Più semplice è dire quali sono stati i tre film più brutti che ho visto: Monuments men, A proposito di Davis e Godzilla. In quest’ordine, dal meno brutto al più brutto.
Vabbè dai, via il dente e via il dolore, sparo i migliori tre film dell’anno per il sottoscritto:
Argomento? Ok.
Al terzo posto ho messo il film che più mi ha intrattenuto, al cinema, in questo 2014: Edge of Tomorrow. Un bel filmetto d’azione con ambientazione fantascientifica che funziona dall’inizio alla fine. Lui è Tom Cruise e, dite quel che volete, per me funziona sempre. Lei è Emily Blunt, anzi, è Emily Blunt con una cazzo di mega armatura da Space Marine. I nemici sono dei mostroni repellenti che giocano con il tempo. La trama è quella di un videogame, ma non ha buchi e fila in tutte le sue parti, finale (buonista) compreso. Due ore di sano cinema come si deve. Una figata.
Al secondo posto ci metto Gone Girl. David Fincher è un figo di Dio, nonchè il mio regista preferito, e qui tira fuori una roba di un disturbante che metà ne basta. Tensione dal minuto 3, ritmo misuratissimo, regia sublime e film della madonna. In italia è arrivato col titolo “L’amore bugiardo” e quando l’ho visto io, delle 20 persone in sala almeno 15 erano convinte fosse una commedia romantica con Ben Affleck. Le matte risate. Sarebbe stato il film dell’anno in qualunque altro anno, tolto forse l’anno in cui è uscito Seven, o Fight Club, cosa che da un lato fa gridare: “Fincher santo subito!”, ma dall’altro da una misura del film che si piazza in testa alla mia classifica.
Prima posizione a The LEGO Movie. Solo una parola: AWESOME.

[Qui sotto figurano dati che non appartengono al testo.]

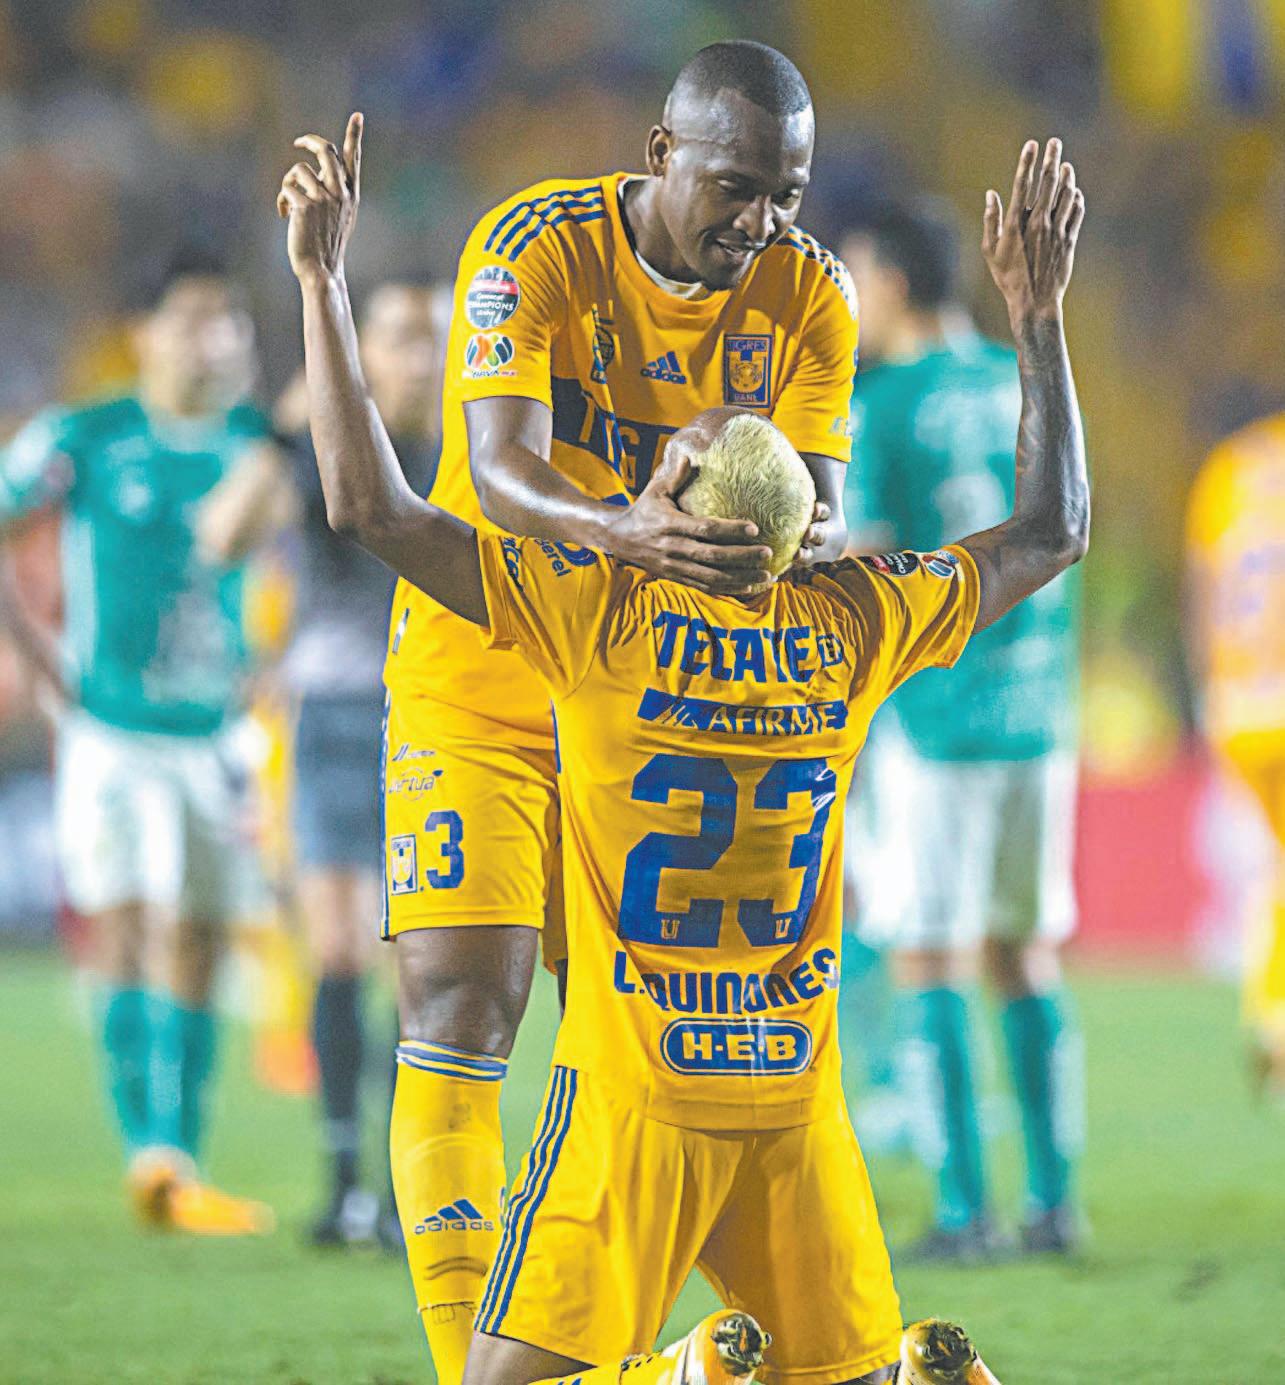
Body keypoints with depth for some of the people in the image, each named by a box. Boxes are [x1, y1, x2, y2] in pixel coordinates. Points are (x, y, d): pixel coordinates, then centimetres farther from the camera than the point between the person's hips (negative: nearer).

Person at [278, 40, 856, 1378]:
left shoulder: (808, 296, -5)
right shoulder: (535, 250, -19)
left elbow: (822, 502, -11)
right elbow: (500, 472, -31)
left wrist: (798, 534, -37)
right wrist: (624, 531, -52)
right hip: (484, 669, -4)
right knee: (458, 1012, -13)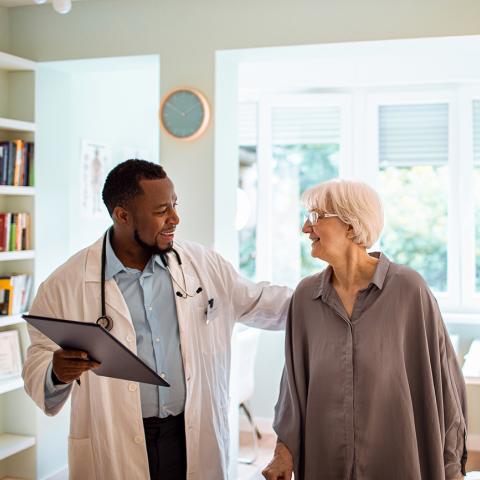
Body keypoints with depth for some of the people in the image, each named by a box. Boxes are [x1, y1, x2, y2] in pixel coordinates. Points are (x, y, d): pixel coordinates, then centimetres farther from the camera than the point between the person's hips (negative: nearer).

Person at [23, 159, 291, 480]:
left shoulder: (203, 264, 1)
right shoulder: (66, 285, -9)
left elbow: (257, 302, 14)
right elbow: (39, 364, -4)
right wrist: (58, 373, -25)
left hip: (195, 439, 3)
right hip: (114, 448, -3)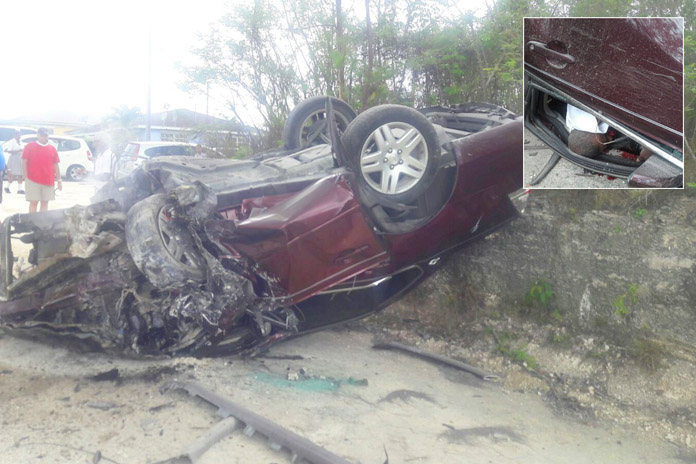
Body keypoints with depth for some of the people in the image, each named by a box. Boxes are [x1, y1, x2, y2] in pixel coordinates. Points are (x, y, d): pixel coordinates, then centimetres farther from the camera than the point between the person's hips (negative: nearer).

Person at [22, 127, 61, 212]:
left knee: (45, 202, 8)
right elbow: (24, 162, 0)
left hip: (48, 181, 3)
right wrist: (27, 177, -6)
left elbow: (56, 165, 9)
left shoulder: (52, 149, 9)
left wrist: (59, 180, 6)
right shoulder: (30, 146, 1)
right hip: (33, 180, -3)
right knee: (33, 202, -1)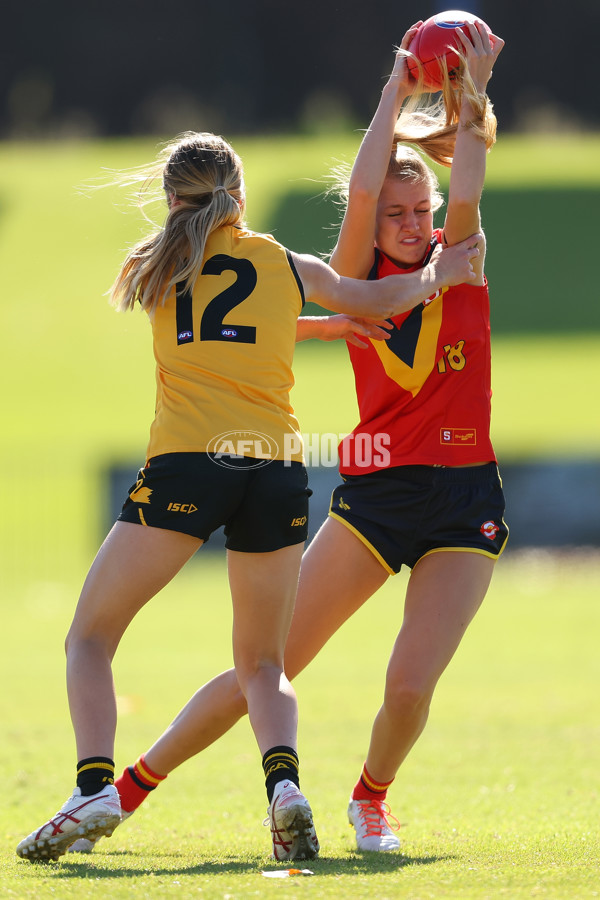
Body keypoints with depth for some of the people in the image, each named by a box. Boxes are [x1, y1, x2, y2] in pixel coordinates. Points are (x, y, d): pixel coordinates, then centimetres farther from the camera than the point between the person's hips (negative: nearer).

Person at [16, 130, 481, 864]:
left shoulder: (151, 268, 15)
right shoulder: (288, 266, 16)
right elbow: (384, 300, 29)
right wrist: (437, 275, 50)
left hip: (184, 465, -2)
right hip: (276, 466, 2)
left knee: (89, 638, 10)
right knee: (261, 661, 17)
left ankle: (95, 786, -13)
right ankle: (283, 782, -11)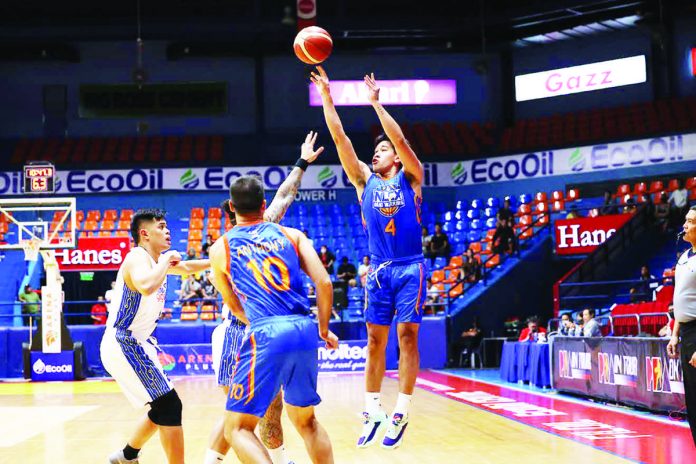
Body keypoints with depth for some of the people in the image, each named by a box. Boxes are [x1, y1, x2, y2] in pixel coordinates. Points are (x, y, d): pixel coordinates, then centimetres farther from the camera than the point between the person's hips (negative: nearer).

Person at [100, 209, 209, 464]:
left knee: (163, 408, 20)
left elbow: (186, 267, 30)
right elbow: (146, 286, -41)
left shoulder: (157, 259, 11)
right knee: (169, 406, -13)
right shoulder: (138, 258, -17)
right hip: (123, 345, -10)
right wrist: (166, 261, -26)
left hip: (136, 345, 10)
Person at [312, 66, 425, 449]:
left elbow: (399, 138, -13)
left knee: (407, 335, -5)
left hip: (410, 267, -3)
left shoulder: (409, 178, 2)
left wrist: (376, 103, -15)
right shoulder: (364, 180, 10)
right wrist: (326, 98, -4)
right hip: (379, 269, 4)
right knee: (375, 339, 4)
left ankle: (401, 413, -2)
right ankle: (373, 411, 10)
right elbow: (341, 140, 3)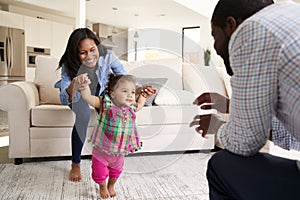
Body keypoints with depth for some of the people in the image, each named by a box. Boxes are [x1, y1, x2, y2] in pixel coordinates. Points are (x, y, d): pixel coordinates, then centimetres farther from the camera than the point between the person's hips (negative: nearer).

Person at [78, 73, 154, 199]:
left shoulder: (131, 108, -8)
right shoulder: (106, 103, -22)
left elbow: (139, 105, 17)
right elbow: (88, 98, -32)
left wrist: (143, 95, 8)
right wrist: (84, 85, -47)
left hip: (119, 152, 4)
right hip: (101, 150, -4)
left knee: (116, 170, 29)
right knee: (100, 172, 18)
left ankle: (111, 185, 60)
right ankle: (103, 187, 51)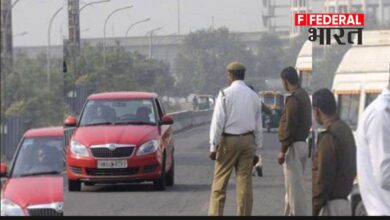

Detto tutto? Sì, direi di sì.
Anzi no, quest’anno è stato abbastanza figo anche per il cinema italiano. Non ho visto “La Grande Bellezza” che mi sa di palla clamorosa e senza appello e “Il Capitale Umano” è bello, ma neanche così tanto. Però ho visto “Smetto quando voglio” e non ricordo l’ultima volta che ho riso così tanto al cinema.